Additionally, if we'd have to acquire the lock on stdout on our first access and store that information in the local task, subsequent acquisitions on the same task can be fasttracked until we yield to another task. In the current design, that's hard to implement because stdout is just a global variable that punts the locking to a write call. Of course, this also has a downside in that you should not keep a live reference to stdout around for long periods in your code so that you don't block other running tasks. That change in thinking is quite a big shift!

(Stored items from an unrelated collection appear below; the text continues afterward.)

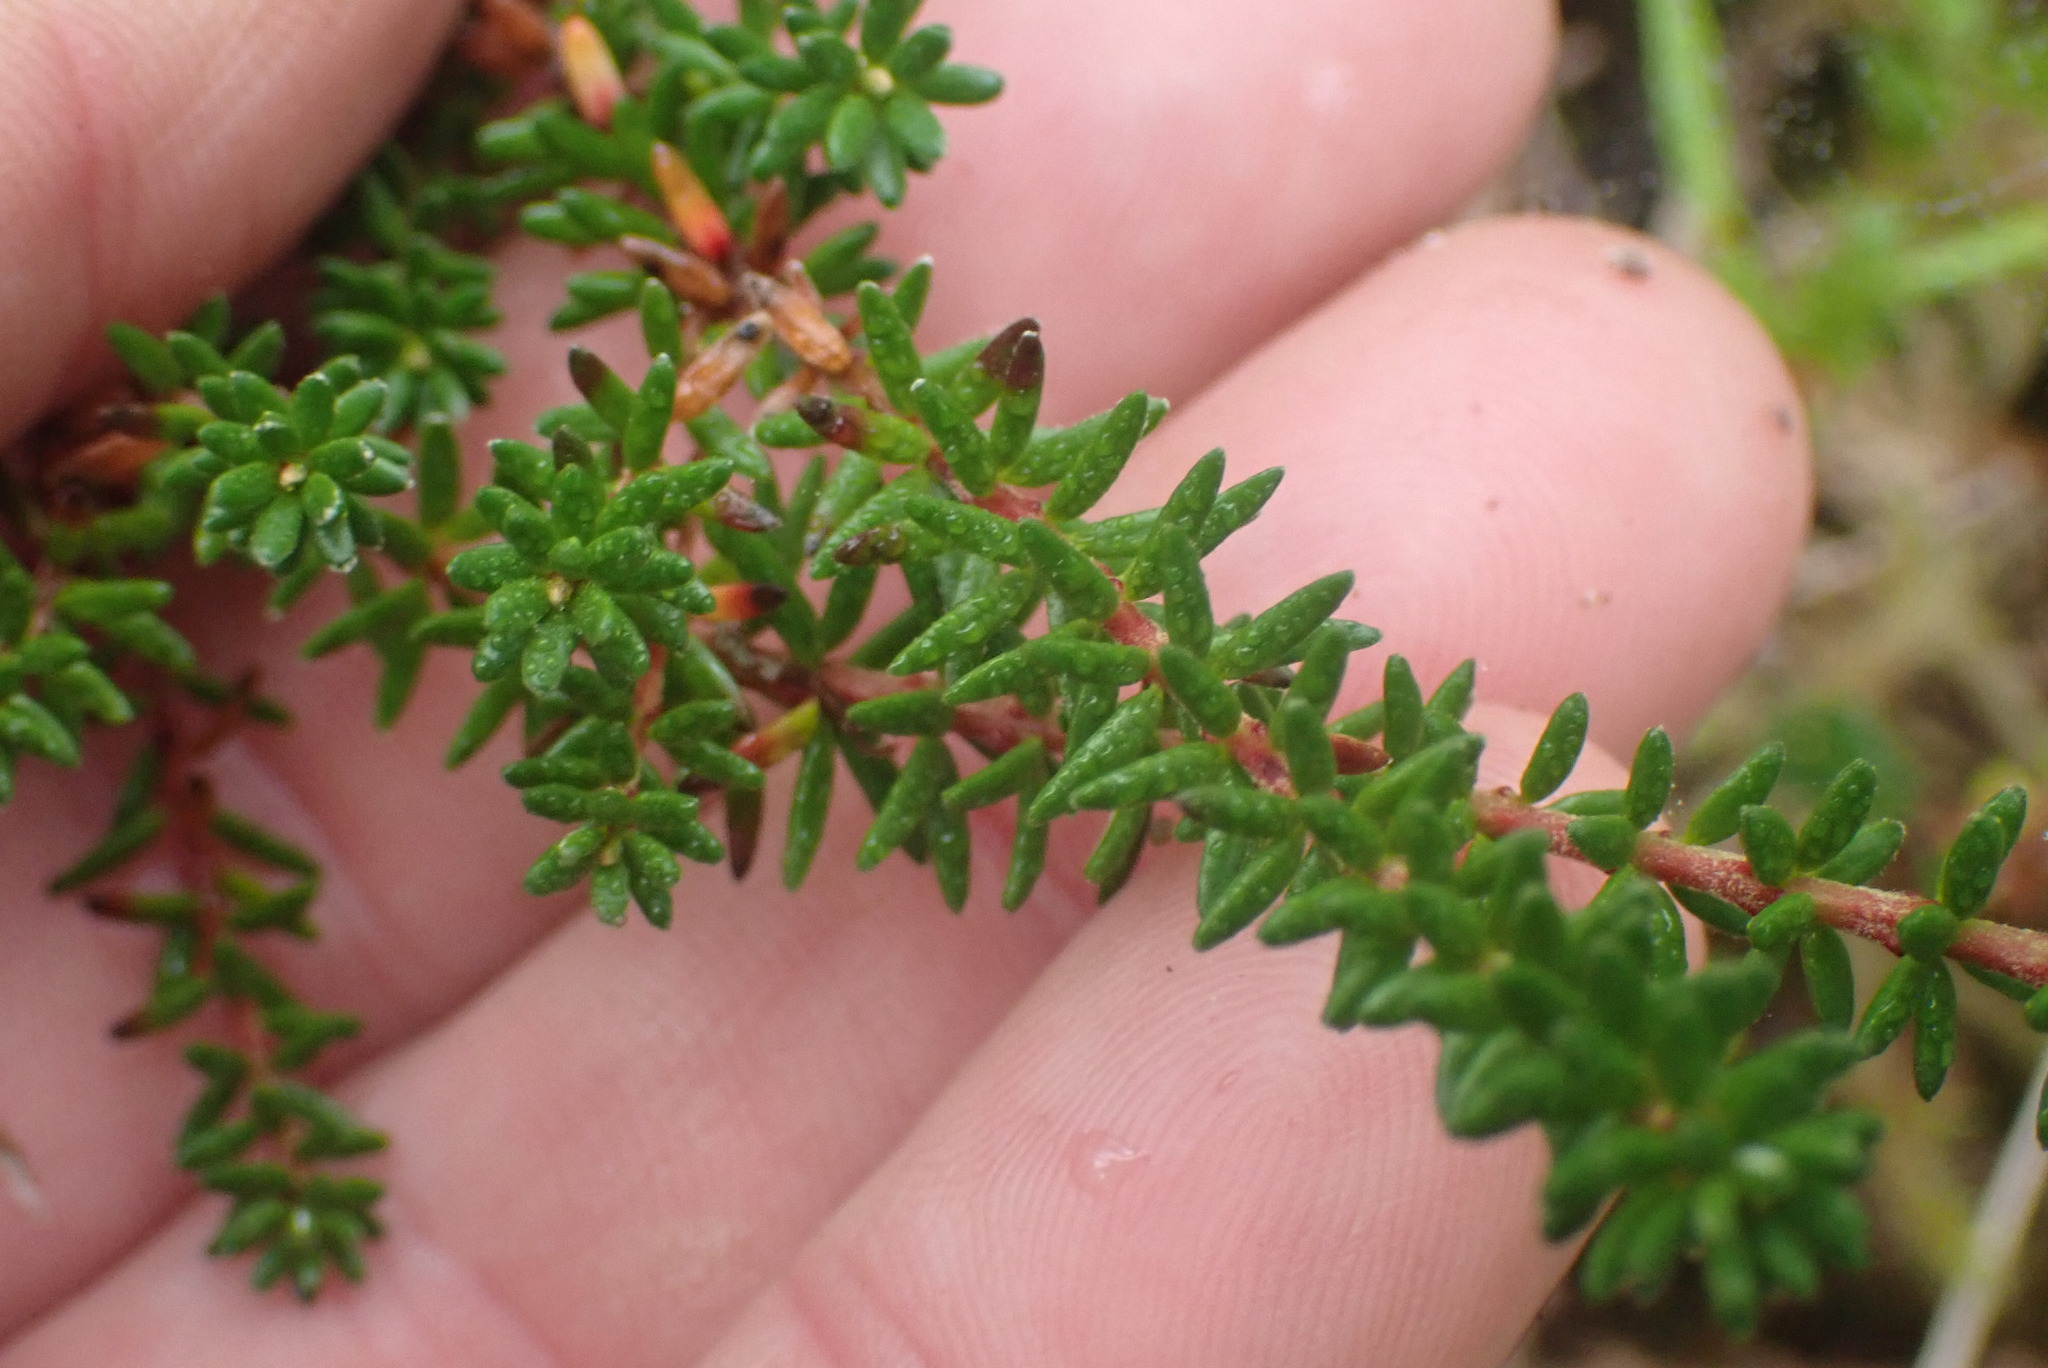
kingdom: Plantae
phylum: Tracheophyta
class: Magnoliopsida
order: Ericales
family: Ericaceae
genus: Empetrum
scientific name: Empetrum nigrum
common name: Black crowberry
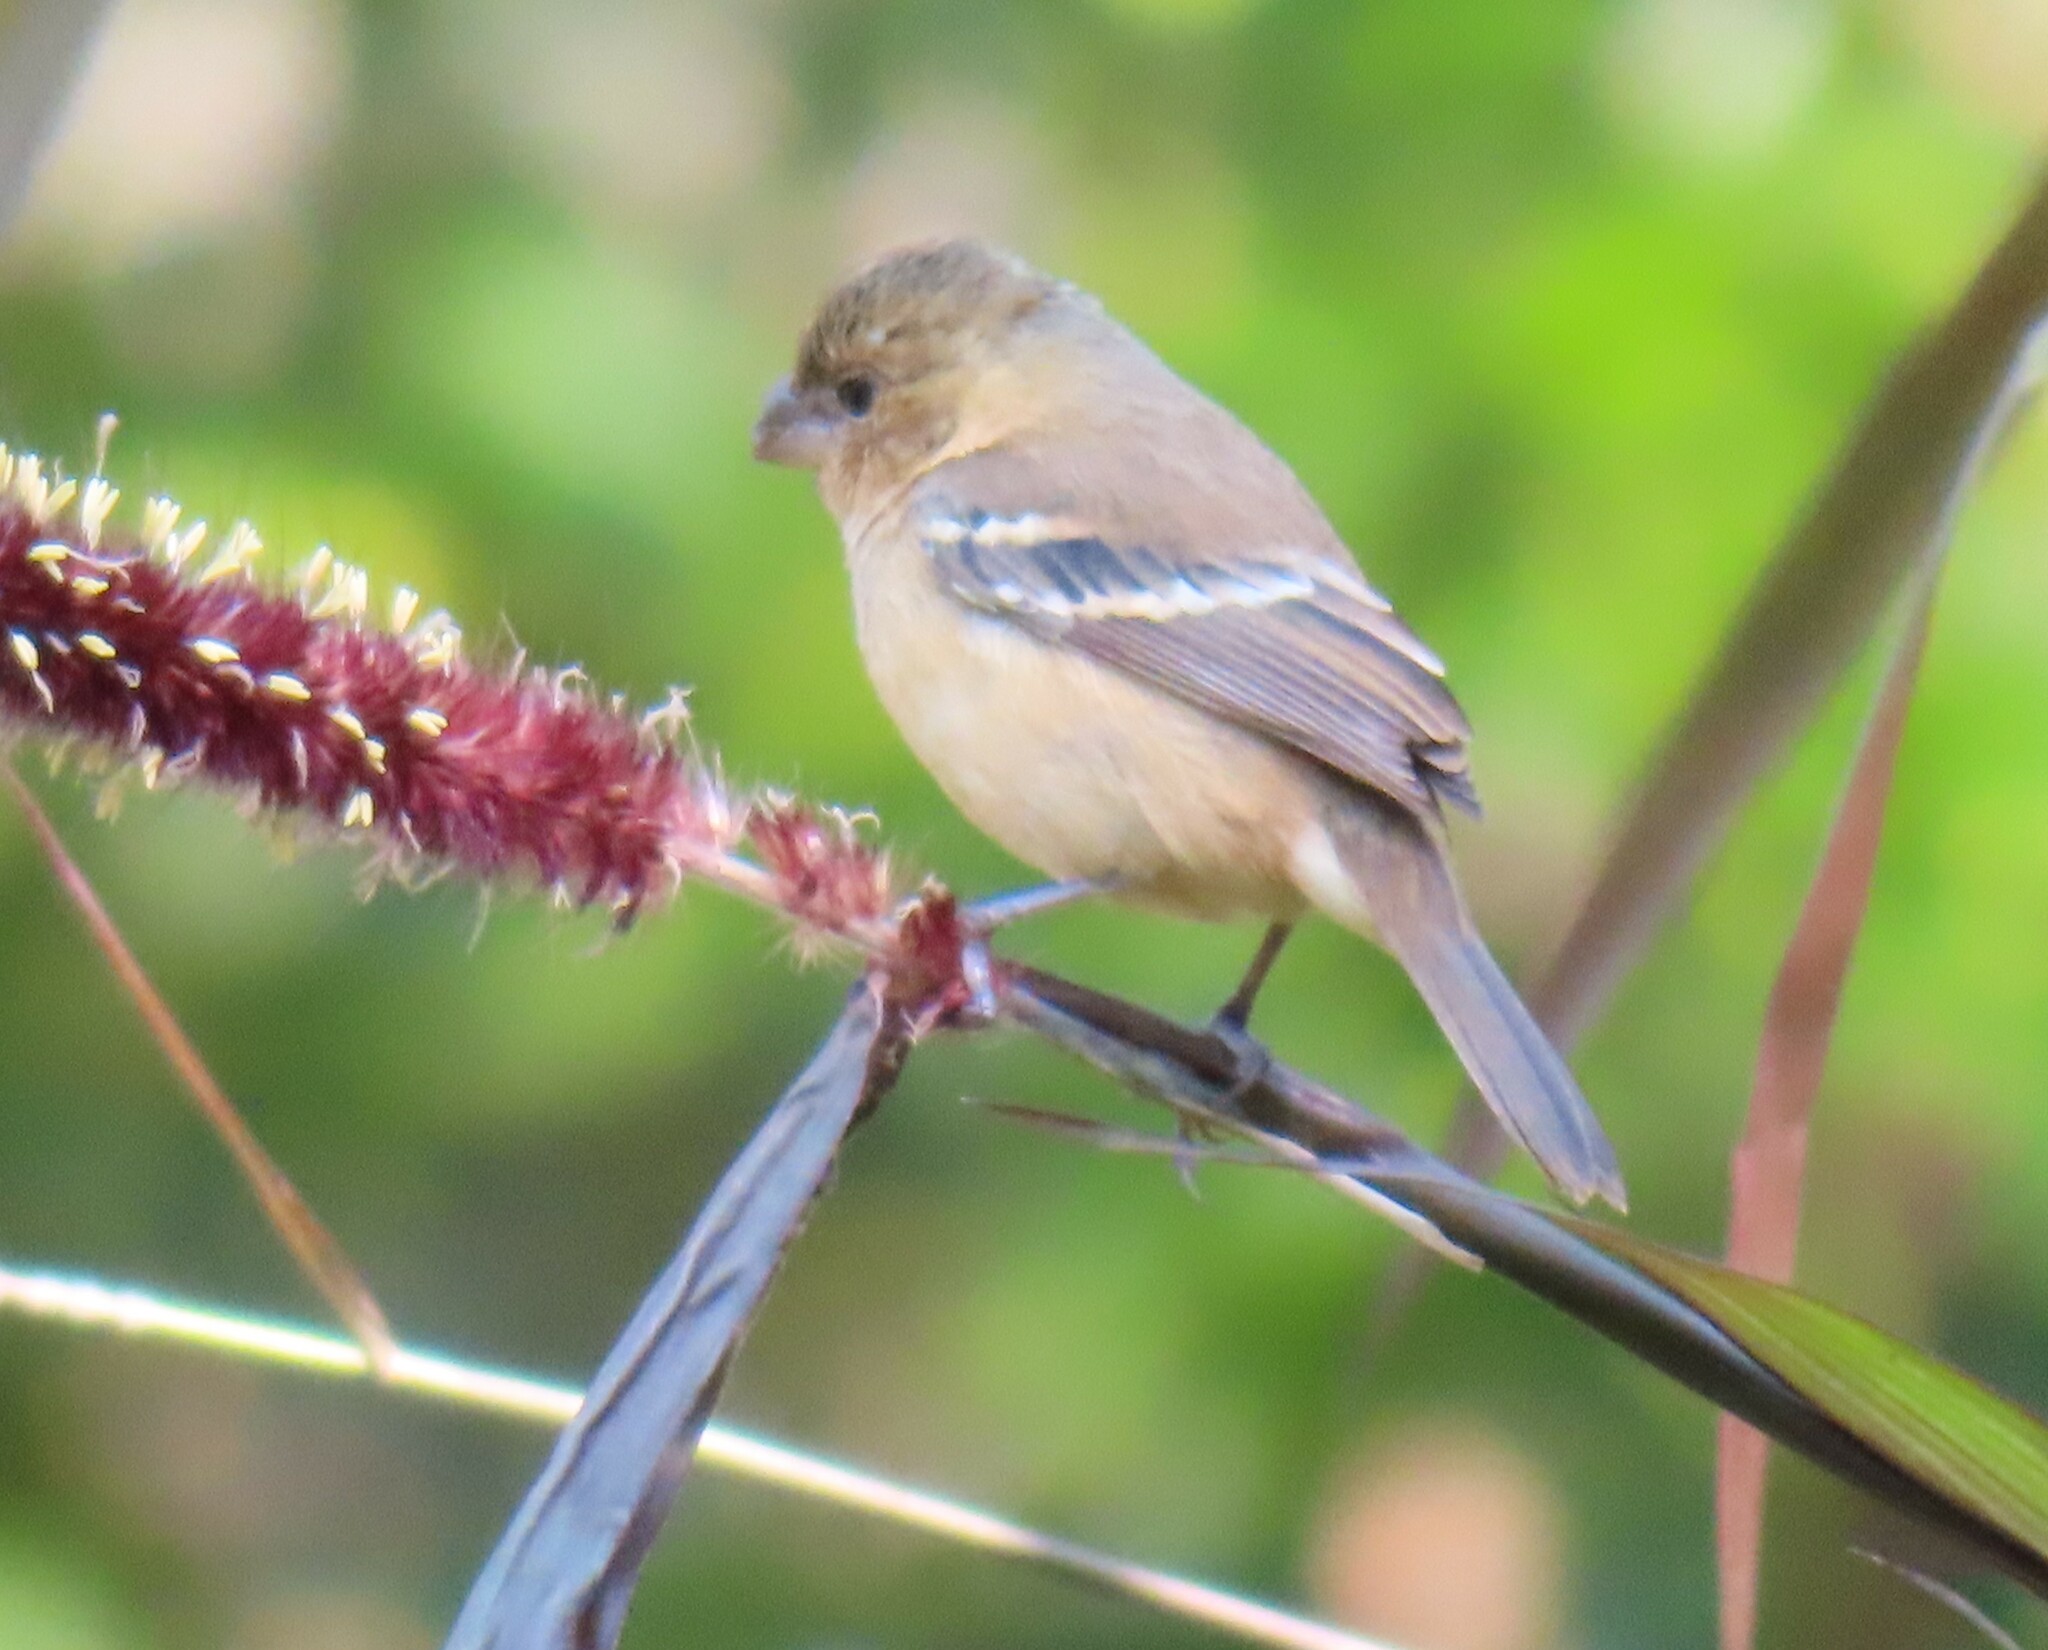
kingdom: Animalia
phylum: Chordata
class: Aves
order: Passeriformes
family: Thraupidae
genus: Sporophila
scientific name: Sporophila morelleti
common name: Morelet's seedeater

As we found out, RAII is not just a C++ exclusive thing, it's a much broader technique that can be applied in more languages. The key is thinking about the interplay between object lifetimes, resource management and the semantic guarantees your language provides. If you can emulate the right semantics, you can use RAII pretty much everywhere.
For the folks who want to know why I mentioned that this technique won't (for now) work when programming microcontrollers with Julia: I haven't looked into supporting try/catch/finally yet, which is a core requirement for making this work. Regardless, that's about it for RAII in Julia! I hope you learned something here.